While trying to agree on one standard process framework could have ended in a lot of bad blood between sites, Wierzchowski assured me that this was not the case: “We realized that many sites have their own defined processes, and some facilities were not as good as others. At that point we said if we all agree how the end-to-end processes should look, then let's agree what are the common platforms and tools to support this process.” Once an ideal end-to-end process was settled upon, Jabil made a “sort of steering committee… made up of developers aggregated at the regional level, rather than at every site” to agree common coding and development practices, says Wierzchowski. Although, from experience, I am sure there was a little more pushback than Wierzchowski would let on to me, this method of decision-making ensured that “almost every level of the organization was engaged in decision-making” at some point, says Wierzchowski, and “by giving them the chance to choose the tools, people started to feel like owners of that process.”
Employee-first engagement
Jabil’s focus on harnessing the potential of their employees - whether through their strategy of bringing the best ideas up from the factory floor, or their democratic method of airing potentially conflicting perspectives to make decisions - seems to be a successful way to approach digital transformation. Rather than trying to move to a fully automated ‘lights-out’ factory, Jabil instead looked to their existing workforce, with the logic that “digital transformation will change everyone’s role from the factory floor to the executive level,” says Rawlins, “so people need to be at the center, and need to be engaged with that transformation.”

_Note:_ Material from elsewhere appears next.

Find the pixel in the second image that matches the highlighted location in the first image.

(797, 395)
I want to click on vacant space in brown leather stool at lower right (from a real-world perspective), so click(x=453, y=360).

This kind of engagement throughout the organization is also reflected in an annual ‘Deliver Best Practices’ competition to find the most innovative changes within the company - “it’s a very competitive environment,” says Rawlins, “and people love it when their solution gets showcased and adopted by other sites.” Their people-centric approach plays out further in Jabil’s glaringly simple retention strategy: “Because our organizational structure is designed with teams dedicated to individual clients called “Workcells” (when asked, workers will often say they work for their specific customers rather than Jabil itself), if anyone is looking for new opportunities, we can easily move them to another customer in an entirely different market,” says Wierzchowski. This means that when faced with burnout, fatigue or dissatisfaction, Jabil has the rare ability to suggest something completely different to their employees, keeping the focus on their wellbeing without sacrificing the overall productivity of the organization.

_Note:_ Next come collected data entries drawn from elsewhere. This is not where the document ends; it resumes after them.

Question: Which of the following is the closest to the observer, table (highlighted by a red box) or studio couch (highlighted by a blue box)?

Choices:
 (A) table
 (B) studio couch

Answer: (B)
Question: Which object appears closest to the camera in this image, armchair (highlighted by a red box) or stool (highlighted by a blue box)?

Employee engagement and digital transformation go hand in hand, even if some forget the powerful relationship between the two. In this respect, actively engaging employees and using their ideas in a digital transformation process can help not only to incorporate technology more effectively into the operations of a company, but keep that change process centered around the people that it will affect the most. In terms of making truly useful innovation stick, and becoming more digitally mature in the process, going to the people first seems like an incredibly efficient approach.